(Collection entries)
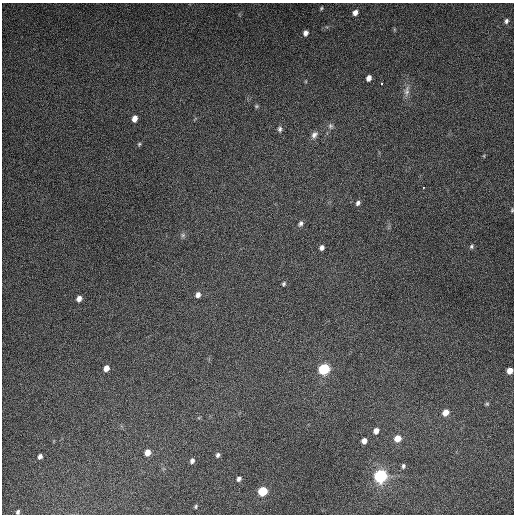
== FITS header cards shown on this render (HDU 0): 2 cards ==
NAXIS1  =                  512
NAXIS2  =                  512

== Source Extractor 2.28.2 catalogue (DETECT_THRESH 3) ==
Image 512 x 512 px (HDU 0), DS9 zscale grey, 1 PNG px = 1 image px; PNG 516 x 516 px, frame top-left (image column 1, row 512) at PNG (2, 3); no overlay
Background 4940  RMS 310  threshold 934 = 3 sigma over >= 5 px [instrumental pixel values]
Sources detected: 42; all 42 listed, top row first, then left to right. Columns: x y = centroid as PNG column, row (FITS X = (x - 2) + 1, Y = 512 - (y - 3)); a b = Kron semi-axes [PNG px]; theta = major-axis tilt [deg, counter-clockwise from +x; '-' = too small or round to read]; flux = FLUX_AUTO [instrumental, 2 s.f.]
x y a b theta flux
321 8 5 4 - 2.7e+04
355 12 6 5 - 1.1e+05
506 21 6 5 - 5.3e+04
305 33 6 5 - 8.6e+04
369 78 5 4 - 1.2e+05
382 83 3 2 - 1.8e+04
407 91 17 7 81 1.3e+05
256 106 5 5 - 2.7e+04
135 118 6 5 - 1.5e+05
330 126 8 7 - 6.7e+04
280 129 8 6 -89 5.4e+04
314 135 11 7 57 9.9e+04
139 144 5 5 - 3.0e+04
484 156 5 3 - 1.6e+04
423 187 3 2 - 4.0e+04
358 203 6 5 - 6.2e+04
512 210 5 3 - 2.4e+04
300 224 7 5 53 5.9e+04
183 235 6 6 - 4.9e+04
471 246 7 5 60 4.3e+04
322 247 5 4 - 7.6e+04
284 284 6 5 - 3.7e+04
198 295 6 5 - 9.4e+04
79 299 6 5 - 1.2e+05
106 368 6 5 - 1.5e+05
324 369 8 7 - 1.1e+06
510 371 6 5 - 1.7e+05
487 404 6 4 20 2.6e+04
445 412 6 5 - 2.0e+05
376 431 6 5 - 1.2e+05
398 438 7 6 - 2.4e+05
364 441 5 5 - 1.3e+05
147 452 6 5 - 1.9e+05
218 455 7 5 53 5.4e+04
40 456 5 4 - 7.1e+04
192 461 5 4 - 6.5e+04
403 466 6 5 - 4.4e+04
381 476 10 9 - 1.7e+06
239 479 6 5 - 6.2e+04
262 491 7 6 - 7.0e+05
196 506 4 3 - 2.9e+04
18 512 5 4 - 3.9e+04
At the frame edge (FLAGS 8, measured only in part): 3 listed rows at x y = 512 210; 510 371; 18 512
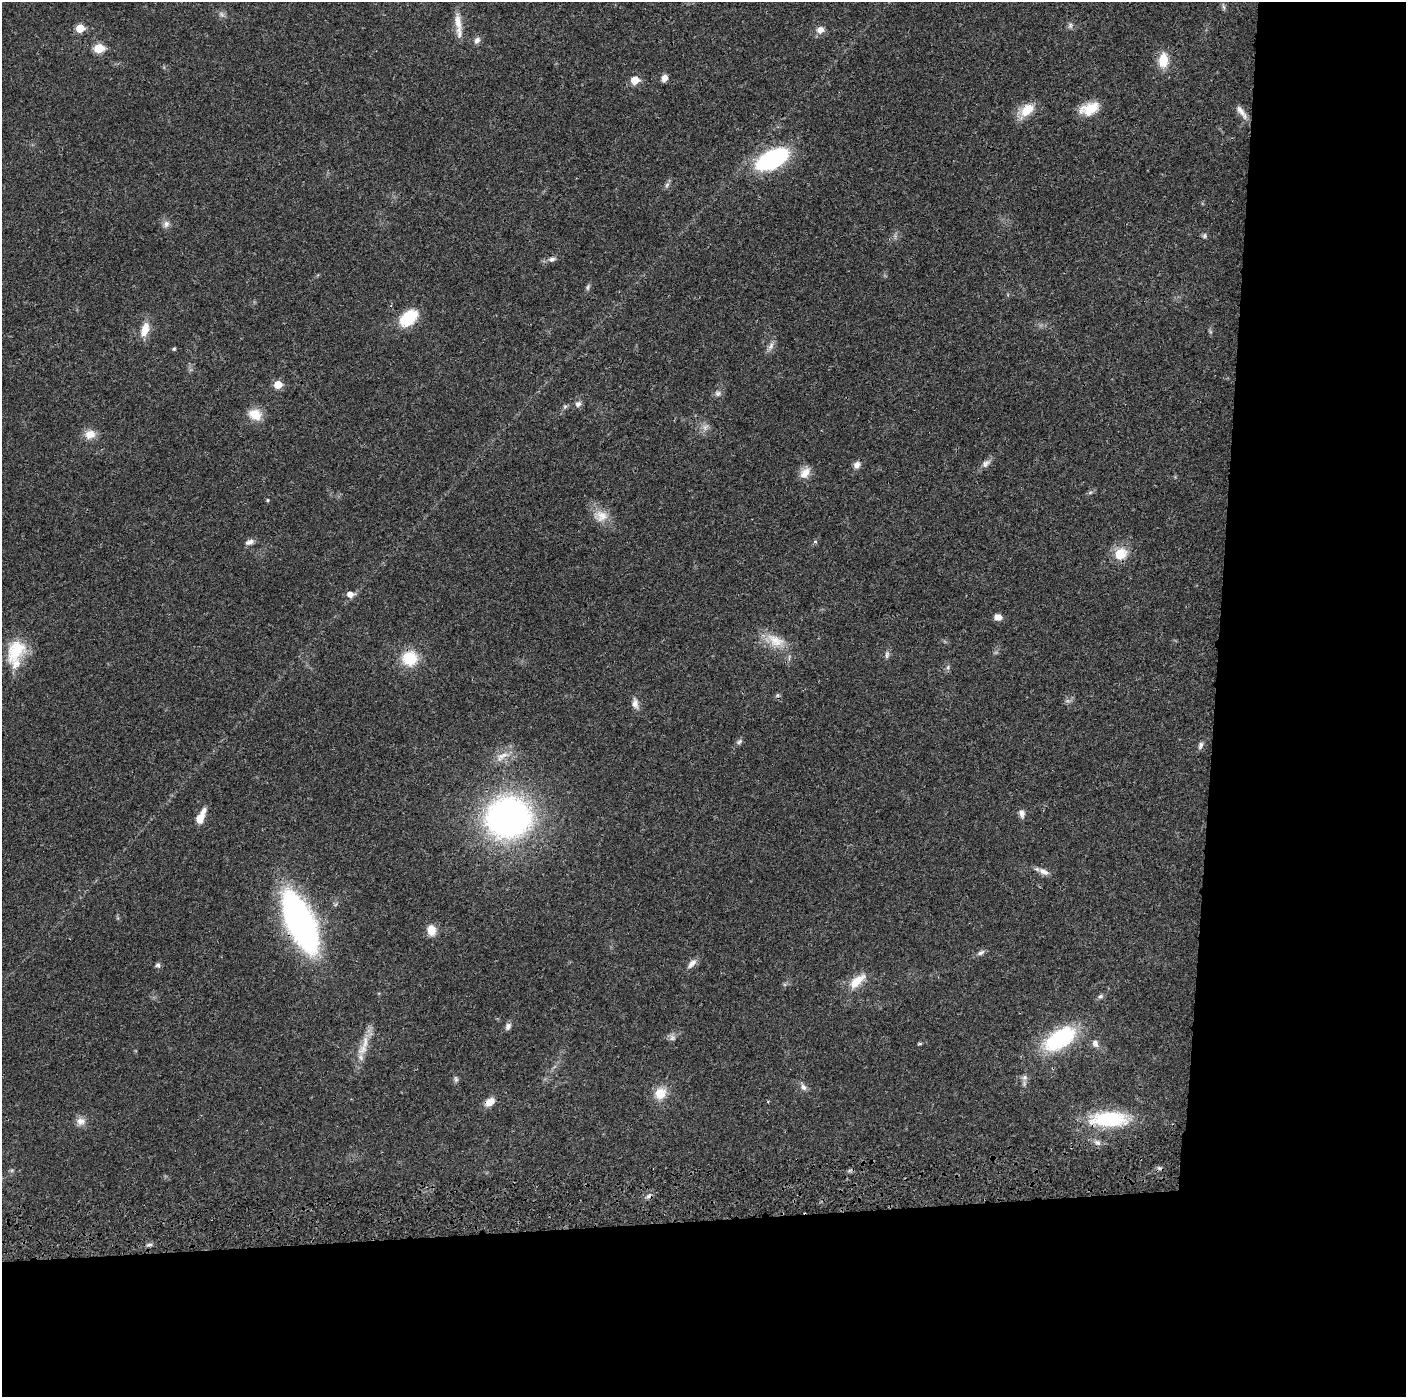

» YOUR GOAL:
Rewrite the data starting with the line that contains "Source Extractor 2.28.2" and going on through the end of the data, with "grey" replaced by "gray" and everything else left unchanged. Leave the pictures out of your answer.

» COMPLETE RESPONSE:
== Source Extractor 2.28.2 catalogue (DETECT_THRESH 3) ==
Image 512 x 512 px (HDU 0), DS9 zscale gray, 1 PNG px = 1 image px; PNG 516 x 516 px, frame top-left (image column 1, row 512) at PNG (2, 3); no overlay
Background 4940  RMS 310  threshold 934 = 3 sigma over >= 5 px [instrumental pixel values]
Sources detected: 42; all 42 listed, top row first, then left to right. Columns: x y = centroid as PNG column, row (FITS X = (x - 2) + 1, Y = 512 - (y - 3)); a b = Kron semi-axes [PNG px]; theta = major-axis tilt [deg, counter-clockwise from +x; '-' = too small or round to read]; flux = FLUX_AUTO [instrumental, 2 s.f.]
x y a b theta flux
321 8 5 4 - 2.7e+04
355 12 6 5 - 1.1e+05
506 21 6 5 - 5.3e+04
305 33 6 5 - 8.6e+04
369 78 5 4 - 1.2e+05
382 83 3 2 - 1.8e+04
407 91 17 7 81 1.3e+05
256 106 5 5 - 2.7e+04
135 118 6 5 - 1.5e+05
330 126 8 7 - 6.7e+04
280 129 8 6 -89 5.4e+04
314 135 11 7 57 9.9e+04
139 144 5 5 - 3.0e+04
484 156 5 3 - 1.6e+04
423 187 3 2 - 4.0e+04
358 203 6 5 - 6.2e+04
512 210 5 3 - 2.4e+04
300 224 7 5 53 5.9e+04
183 235 6 6 - 4.9e+04
471 246 7 5 60 4.3e+04
322 247 5 4 - 7.6e+04
284 284 6 5 - 3.7e+04
198 295 6 5 - 9.4e+04
79 299 6 5 - 1.2e+05
106 368 6 5 - 1.5e+05
324 369 8 7 - 1.1e+06
510 371 6 5 - 1.7e+05
487 404 6 4 20 2.6e+04
445 412 6 5 - 2.0e+05
376 431 6 5 - 1.2e+05
398 438 7 6 - 2.4e+05
364 441 5 5 - 1.3e+05
147 452 6 5 - 1.9e+05
218 455 7 5 53 5.4e+04
40 456 5 4 - 7.1e+04
192 461 5 4 - 6.5e+04
403 466 6 5 - 4.4e+04
381 476 10 9 - 1.7e+06
239 479 6 5 - 6.2e+04
262 491 7 6 - 7.0e+05
196 506 4 3 - 2.9e+04
18 512 5 4 - 3.9e+04
At the frame edge (FLAGS 8, measured only in part): 3 listed rows at x y = 512 210; 510 371; 18 512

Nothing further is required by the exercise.